Received: 10 November 2014

Accepted: 7 April 2015

Published: 9 May 2015

Abstract

Background

Spectra visualisation from methods such as mass spectroscopy, infrared spectroscopy or nuclear magnetic resonance is an essential part of every web-facing spectral resource. The development of an intuitive and versatile visualisation tool is a time- and resource-intensive task, however, most databases use their own embedded viewers and new databases continue to develop their own viewers.

Results

We present SpeckTackle, a custom-tailored JavaScript charting library for spectroscopy in life sciences. SpeckTackle is cross-browser compatible and easy to integrate into existing resources, as we demonstrate for the MetaboLights database. Its default chart types cover common visualisation tasks following the de facto ‘look and feel’ standards for spectra visualisation.

Conclusions

SpeckTackle is released under GNU LGPL to encourage uptake and reuse within the community. The latest version of the library including examples and documentation on how to use and extend the library with additional chart types is available online in its public repository.

Keywords

JavaScript Charting library Spectroscopy

Background

The visualisation of spectra from different analytical platforms is an essential aspect of every web-facing resource. Web technology has penetrated deeply into modern data repositories and spectral databases, facilitating global data access and usage. Consequently, these databases have become an integral part of many processes and pipelines in various fields of research and development.
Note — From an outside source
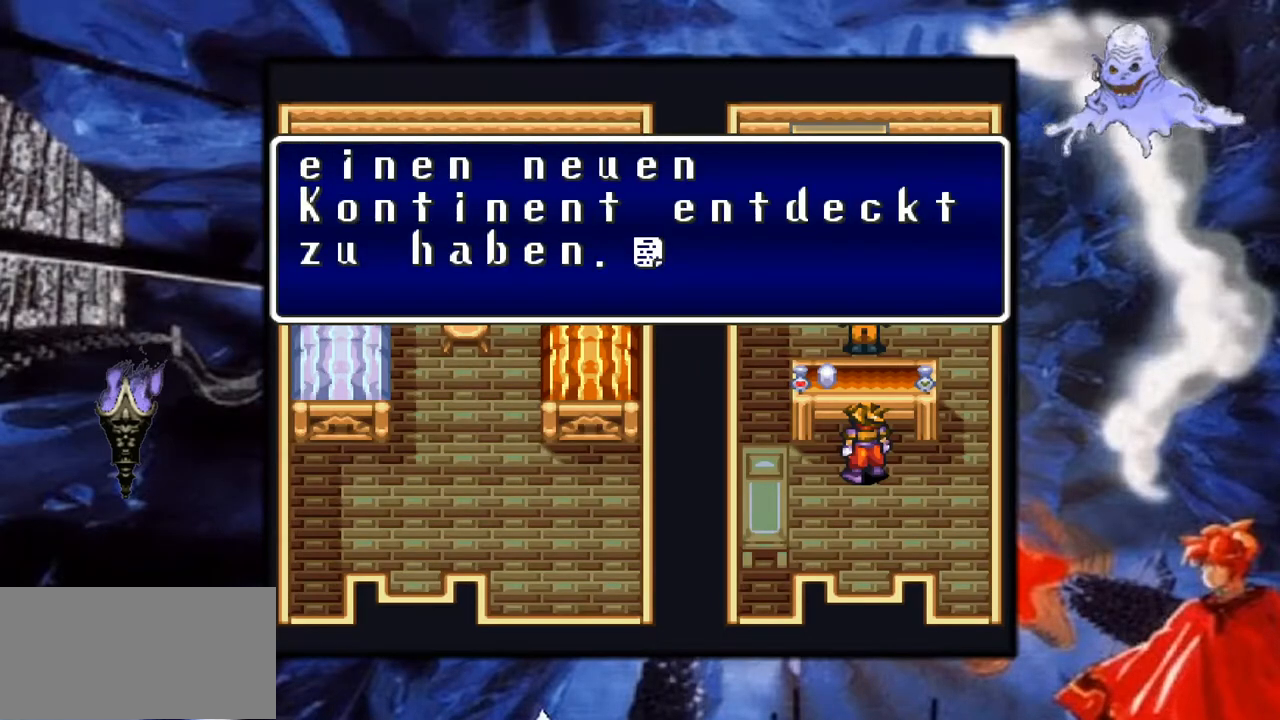
{"buttons": [], "events": []}
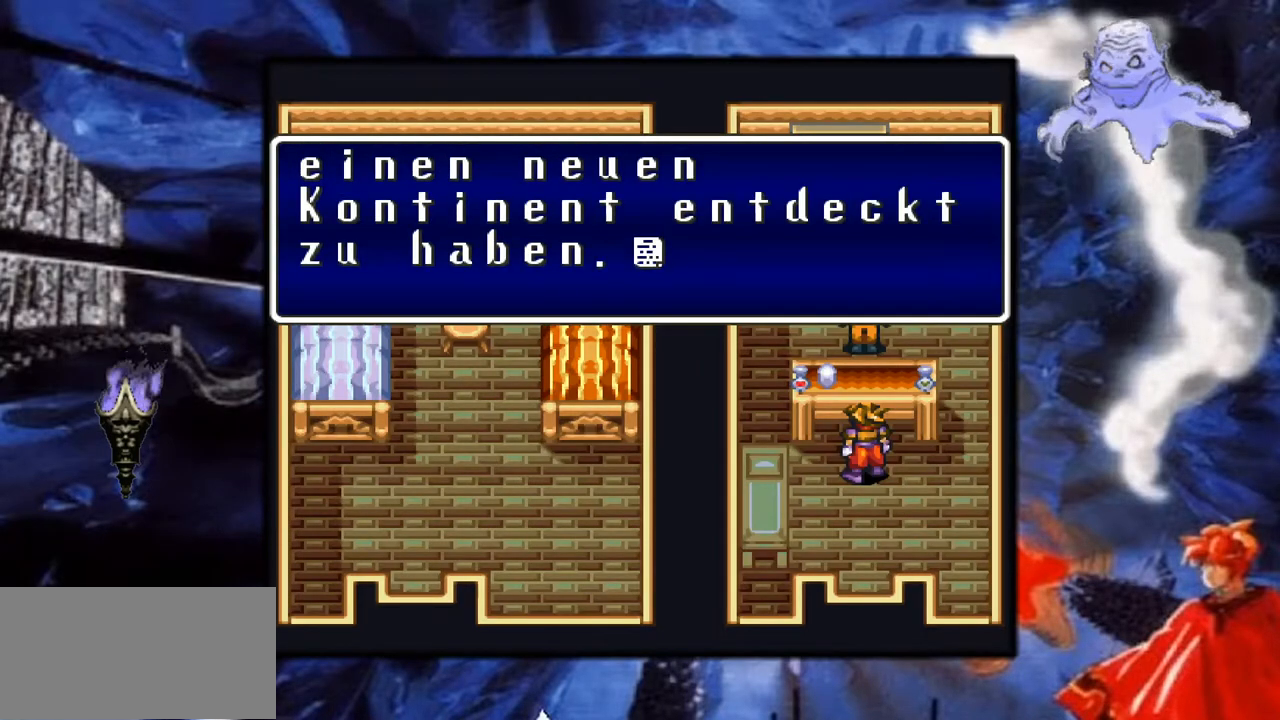
{"buttons": [], "events": [[167, "A", "down"], [433, "A", "up"]]}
Spectroscopic methods such as mass spectroscopy (MS), infrared spectroscopy (IR) or nuclear magnetic resonance (NMR) spectroscopy are commonly used to identity chemical components [1]. Online databases aggregate data from these experiments and serve as sources of information of small molecules and reference spectra for the life sciences community [2].
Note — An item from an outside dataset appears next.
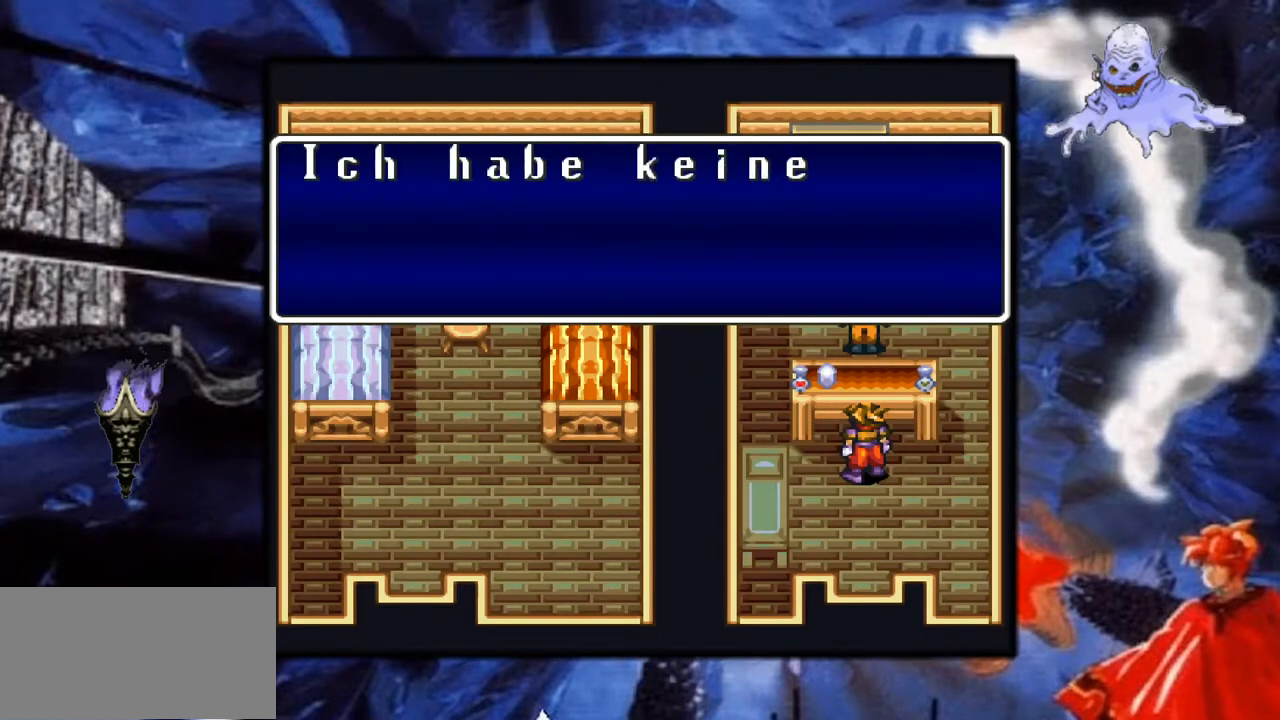
{"buttons": [], "events": []}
Amongst other information, the Human Metabolome Database (HMDB [3]) contains 9,400 spectra of small molecule metabolites found in the human body, the Madison-Qingdao Metabolomics Consortium Database (MMCD [4]) contains empirical NMR data for 20,300 metabolites, and MassBank [5], a high-quality mass spectral database, has over 40,800 mass spectra. Other databases with spectral data include the Metabolite and Tandem MS Database Metlin [6], the Golm Metabolome Database [7], the Lipidomics Gateway LipidMaps [8] and many more [2].

Although the visualisation requirements – the expected ‘look and feel’ – for the majority of spectra from different spectroscopic methods are well established, a dominant lack of a reusable customisable spectra viewer for the life sciences is noticeable. Before data is downloaded and processed in standalone expert applications, browser-based visualisation tools facilitate data selection and quick data lookup. Currently, the databases listed above use their own embedded viewers and new databases continue to develop their own visualisation tools because existing viewers are potentially too hard to migrate or lack a particular function because they were specifically developed for their database and type of data.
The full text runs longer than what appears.